Gov. Peter Shumlin surprised many Tuesday when he threw his support behind a long-languishing bill that would require companies to provide paid sick leave and urged passage this year.
Among those surprised: Senate President Pro Tem John Campbell (D-Windsor), who said there's no agreement the bill will pass this session. “That was the first I heard the governor saying that,” Campbell said.
Shumlin offered his backing Tuesday, saying that the legislation under consideration now would be easier on employers than previous versions. “I believe that H.187 is well on its way toward addressing the needs of employers with those of their employees, providing this important benefit to Vermonters in a measured, thoughtful way,” the governor said.
Shumlin’s newly pledged support may give the bill momentum, but the notion that it will become law this year appears far-fetched. The bill has yet to pass either chamber, with only about a month remaining in the legislative session. It could theoretically reach the finish line this year if the House and Senate reached an agreement, as they did last year with a late-session bill to raise the minimum wage. But that doesn't seem likely with paid sick leave.
House Speaker Shap Smith (D-Morristown) said he expects the bill will pass the House this year, but added, “I don’t think there’s consensus with the Senate.”
The Vermont Democratic Party, however, quickly took to the Internet, using Shumlin's comments to sign up supporters. In an email blast to party members, executive director Julia Barnes, said, "We are finally ready to get paid sick days legislation across the finish line."

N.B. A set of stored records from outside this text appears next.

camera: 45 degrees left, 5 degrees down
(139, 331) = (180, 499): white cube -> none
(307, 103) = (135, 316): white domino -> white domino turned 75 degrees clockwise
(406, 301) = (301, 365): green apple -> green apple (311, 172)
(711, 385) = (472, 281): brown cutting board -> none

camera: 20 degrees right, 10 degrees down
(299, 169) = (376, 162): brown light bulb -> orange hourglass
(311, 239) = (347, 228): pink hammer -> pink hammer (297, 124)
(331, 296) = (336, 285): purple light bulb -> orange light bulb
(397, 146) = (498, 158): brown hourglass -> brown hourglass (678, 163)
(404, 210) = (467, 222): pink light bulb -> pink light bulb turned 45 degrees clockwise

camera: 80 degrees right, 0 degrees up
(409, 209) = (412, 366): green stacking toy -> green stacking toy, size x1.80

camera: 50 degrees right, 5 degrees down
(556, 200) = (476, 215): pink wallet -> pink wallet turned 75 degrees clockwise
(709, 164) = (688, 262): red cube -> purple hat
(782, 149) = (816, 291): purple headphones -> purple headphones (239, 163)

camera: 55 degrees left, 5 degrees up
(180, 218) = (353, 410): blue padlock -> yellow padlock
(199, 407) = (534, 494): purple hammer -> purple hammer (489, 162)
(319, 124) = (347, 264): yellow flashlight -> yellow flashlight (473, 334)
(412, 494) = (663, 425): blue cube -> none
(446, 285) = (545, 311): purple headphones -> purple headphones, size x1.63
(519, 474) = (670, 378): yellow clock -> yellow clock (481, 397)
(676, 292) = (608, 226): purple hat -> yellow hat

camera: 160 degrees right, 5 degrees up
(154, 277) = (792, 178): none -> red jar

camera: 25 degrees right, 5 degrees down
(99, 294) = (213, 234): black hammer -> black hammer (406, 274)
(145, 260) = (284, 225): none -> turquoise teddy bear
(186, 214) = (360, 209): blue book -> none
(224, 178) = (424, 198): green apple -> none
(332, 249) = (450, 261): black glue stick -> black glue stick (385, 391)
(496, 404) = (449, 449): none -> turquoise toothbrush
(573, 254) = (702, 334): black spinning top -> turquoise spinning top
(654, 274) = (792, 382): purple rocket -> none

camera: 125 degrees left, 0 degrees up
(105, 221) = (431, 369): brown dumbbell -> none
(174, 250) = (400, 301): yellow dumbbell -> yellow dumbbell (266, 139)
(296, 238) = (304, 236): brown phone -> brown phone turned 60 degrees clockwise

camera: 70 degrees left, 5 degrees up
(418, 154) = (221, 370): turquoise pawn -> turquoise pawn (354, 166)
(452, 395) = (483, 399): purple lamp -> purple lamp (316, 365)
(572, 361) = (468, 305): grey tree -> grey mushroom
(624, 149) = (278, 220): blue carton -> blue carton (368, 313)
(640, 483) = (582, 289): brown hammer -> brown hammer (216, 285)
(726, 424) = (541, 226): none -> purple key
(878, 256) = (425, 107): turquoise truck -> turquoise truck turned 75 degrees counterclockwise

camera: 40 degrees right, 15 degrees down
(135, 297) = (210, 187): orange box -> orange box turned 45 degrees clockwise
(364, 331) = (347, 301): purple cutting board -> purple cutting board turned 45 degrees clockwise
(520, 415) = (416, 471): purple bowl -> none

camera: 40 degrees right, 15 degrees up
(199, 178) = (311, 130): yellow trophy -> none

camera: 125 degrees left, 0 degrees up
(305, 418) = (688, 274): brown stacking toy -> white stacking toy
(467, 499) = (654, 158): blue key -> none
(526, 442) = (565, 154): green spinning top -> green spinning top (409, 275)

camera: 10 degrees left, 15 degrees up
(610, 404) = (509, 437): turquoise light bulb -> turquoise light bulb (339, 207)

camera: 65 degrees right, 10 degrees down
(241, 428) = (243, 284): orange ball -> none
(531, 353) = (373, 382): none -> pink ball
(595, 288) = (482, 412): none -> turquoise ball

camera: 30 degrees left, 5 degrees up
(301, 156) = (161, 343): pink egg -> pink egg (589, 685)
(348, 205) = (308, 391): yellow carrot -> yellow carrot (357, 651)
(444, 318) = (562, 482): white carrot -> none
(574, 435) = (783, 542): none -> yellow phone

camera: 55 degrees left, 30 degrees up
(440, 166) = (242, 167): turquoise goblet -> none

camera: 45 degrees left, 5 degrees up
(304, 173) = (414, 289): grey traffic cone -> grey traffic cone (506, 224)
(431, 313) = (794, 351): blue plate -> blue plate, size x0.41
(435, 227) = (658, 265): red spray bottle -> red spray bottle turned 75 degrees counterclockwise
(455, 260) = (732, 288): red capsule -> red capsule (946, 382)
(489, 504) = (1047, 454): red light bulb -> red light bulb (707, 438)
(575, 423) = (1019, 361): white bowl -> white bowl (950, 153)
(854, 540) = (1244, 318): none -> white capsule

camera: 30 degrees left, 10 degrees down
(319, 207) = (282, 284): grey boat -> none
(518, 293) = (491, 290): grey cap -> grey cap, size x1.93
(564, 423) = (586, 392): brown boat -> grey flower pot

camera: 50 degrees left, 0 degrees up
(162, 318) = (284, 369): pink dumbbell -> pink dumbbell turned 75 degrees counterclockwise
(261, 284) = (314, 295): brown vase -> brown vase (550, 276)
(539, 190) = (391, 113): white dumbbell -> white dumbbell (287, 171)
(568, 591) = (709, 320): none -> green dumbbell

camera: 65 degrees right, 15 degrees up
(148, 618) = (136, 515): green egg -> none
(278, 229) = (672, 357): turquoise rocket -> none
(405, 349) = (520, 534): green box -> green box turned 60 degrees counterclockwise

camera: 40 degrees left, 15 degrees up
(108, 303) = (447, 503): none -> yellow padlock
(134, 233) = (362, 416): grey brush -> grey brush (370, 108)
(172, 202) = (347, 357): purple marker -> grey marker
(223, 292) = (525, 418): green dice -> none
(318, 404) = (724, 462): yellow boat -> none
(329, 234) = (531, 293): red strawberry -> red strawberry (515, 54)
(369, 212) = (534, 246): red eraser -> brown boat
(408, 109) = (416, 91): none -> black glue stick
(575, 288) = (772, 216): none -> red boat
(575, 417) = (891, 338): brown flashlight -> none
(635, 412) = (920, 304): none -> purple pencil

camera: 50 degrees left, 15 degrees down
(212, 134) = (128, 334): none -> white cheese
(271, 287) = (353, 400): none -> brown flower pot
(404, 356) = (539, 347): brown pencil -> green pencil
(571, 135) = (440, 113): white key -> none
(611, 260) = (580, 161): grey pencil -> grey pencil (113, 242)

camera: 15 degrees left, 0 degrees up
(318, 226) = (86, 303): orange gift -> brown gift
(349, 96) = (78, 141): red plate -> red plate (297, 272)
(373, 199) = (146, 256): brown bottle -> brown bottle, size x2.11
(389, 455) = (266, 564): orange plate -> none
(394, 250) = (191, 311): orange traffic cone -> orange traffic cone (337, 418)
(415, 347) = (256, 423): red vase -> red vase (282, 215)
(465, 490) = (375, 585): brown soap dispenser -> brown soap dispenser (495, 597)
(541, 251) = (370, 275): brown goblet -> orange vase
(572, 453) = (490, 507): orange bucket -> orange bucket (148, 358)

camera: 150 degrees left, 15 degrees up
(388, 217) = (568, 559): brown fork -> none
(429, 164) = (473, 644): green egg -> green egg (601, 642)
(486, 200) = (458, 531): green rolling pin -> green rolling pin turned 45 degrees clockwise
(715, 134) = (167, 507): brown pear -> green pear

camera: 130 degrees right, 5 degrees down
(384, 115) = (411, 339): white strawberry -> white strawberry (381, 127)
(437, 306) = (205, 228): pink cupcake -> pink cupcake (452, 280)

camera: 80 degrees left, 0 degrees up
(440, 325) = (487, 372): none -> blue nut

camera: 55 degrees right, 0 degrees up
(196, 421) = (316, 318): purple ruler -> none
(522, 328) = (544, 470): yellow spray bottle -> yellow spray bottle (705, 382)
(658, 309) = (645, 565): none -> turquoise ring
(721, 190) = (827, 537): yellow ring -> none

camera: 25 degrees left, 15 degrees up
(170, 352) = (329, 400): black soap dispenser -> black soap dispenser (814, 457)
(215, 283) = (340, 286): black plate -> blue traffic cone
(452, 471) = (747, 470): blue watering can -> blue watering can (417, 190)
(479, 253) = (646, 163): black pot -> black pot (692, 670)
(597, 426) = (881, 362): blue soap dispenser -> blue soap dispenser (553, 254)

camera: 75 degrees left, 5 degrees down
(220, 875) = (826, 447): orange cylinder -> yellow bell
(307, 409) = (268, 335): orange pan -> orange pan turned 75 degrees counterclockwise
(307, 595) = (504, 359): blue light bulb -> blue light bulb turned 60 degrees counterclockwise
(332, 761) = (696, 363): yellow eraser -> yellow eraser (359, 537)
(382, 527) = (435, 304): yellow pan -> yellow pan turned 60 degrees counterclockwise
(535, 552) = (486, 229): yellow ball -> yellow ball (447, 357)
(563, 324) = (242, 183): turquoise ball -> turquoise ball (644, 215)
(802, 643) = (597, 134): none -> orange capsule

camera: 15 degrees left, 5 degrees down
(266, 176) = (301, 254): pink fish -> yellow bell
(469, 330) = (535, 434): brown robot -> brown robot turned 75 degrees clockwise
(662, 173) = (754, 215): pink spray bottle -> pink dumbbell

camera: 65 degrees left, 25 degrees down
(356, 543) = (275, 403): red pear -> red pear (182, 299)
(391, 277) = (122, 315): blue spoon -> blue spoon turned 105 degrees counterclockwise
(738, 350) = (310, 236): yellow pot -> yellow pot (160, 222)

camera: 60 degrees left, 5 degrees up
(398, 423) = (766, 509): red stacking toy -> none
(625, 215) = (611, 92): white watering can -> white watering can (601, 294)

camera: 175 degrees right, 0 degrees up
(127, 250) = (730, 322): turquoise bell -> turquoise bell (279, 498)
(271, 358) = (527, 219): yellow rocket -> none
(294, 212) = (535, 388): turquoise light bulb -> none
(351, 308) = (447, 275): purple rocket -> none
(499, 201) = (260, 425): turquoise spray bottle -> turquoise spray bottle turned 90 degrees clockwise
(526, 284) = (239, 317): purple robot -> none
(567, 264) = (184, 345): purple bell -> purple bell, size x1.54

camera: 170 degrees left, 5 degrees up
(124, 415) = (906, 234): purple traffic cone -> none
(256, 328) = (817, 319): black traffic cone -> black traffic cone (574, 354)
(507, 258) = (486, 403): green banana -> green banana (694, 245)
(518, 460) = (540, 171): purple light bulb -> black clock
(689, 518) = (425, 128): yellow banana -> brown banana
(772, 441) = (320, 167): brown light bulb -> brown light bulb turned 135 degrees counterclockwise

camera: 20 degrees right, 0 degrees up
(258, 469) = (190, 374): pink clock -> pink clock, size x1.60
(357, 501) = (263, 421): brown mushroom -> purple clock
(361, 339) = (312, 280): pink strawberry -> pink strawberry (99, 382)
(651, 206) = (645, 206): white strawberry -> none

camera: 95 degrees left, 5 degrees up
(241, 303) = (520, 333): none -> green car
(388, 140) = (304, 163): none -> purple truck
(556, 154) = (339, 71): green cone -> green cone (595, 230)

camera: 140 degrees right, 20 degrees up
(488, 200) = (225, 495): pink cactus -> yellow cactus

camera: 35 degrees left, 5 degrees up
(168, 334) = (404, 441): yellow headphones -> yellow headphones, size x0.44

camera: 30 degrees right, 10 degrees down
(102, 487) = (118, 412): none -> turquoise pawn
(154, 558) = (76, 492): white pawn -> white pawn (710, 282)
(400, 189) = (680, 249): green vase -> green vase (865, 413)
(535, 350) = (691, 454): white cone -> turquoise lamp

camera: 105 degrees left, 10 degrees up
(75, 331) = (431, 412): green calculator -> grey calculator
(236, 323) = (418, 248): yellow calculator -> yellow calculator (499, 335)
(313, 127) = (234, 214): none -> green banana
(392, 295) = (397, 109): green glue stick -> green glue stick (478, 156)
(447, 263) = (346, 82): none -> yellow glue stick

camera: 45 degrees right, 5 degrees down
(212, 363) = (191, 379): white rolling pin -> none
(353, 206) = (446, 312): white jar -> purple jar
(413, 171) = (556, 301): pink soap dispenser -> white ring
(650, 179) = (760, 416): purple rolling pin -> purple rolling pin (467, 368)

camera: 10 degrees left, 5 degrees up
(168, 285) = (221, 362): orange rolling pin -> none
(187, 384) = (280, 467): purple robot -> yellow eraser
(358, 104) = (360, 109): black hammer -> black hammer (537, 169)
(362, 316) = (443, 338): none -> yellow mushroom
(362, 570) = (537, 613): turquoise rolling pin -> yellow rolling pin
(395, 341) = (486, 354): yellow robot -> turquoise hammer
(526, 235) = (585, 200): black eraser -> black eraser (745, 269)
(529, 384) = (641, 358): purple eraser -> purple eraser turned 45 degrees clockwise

Barnes' comments, paired with Shumlin's, suggest the governor and he Democratic Party are trying to rally their base in a year in which he's disappointed many of them. The governor has previously expressed skepticism about earlier versions of the legislation.
The House General, Housing and Military Affairs Committee is likely to vote this week on the bill, said committee chair Helen Head (D-South Burlington), who agreed with Smith that it's unlikely to pass both chambers this year.
The bill would require employers to provide at least three paid days off to employees who have worked 1,400 hours or a year, whichever comes first. After three years, employees could receive five paid days off.
“We believe it’s really important for Vermont workers to be able to take time off when they’re sick or when their family members are sick,” Head said.
She said Shumlin’s staff has been meeting with advocates and business groups to help shape a bill more palatable to business owners than previous versions, which would have required more time off more quickly.
House Majority Leader Sarah Copeland Hanzas (D-Bradford), who owns a coffee shop, said she had reservations about earlier proposals. The 1,400-hour waiting period won her over, she said.
“That really, truly says this benefit is only extended to employees who’ve made a long-term commitment,” she said.
Other employers remain opposed. “To impose that on all businesses regardless of whether they can afford it, is just another burden,” said Bill Driscoll, vice president of Associated Industries of Vermont.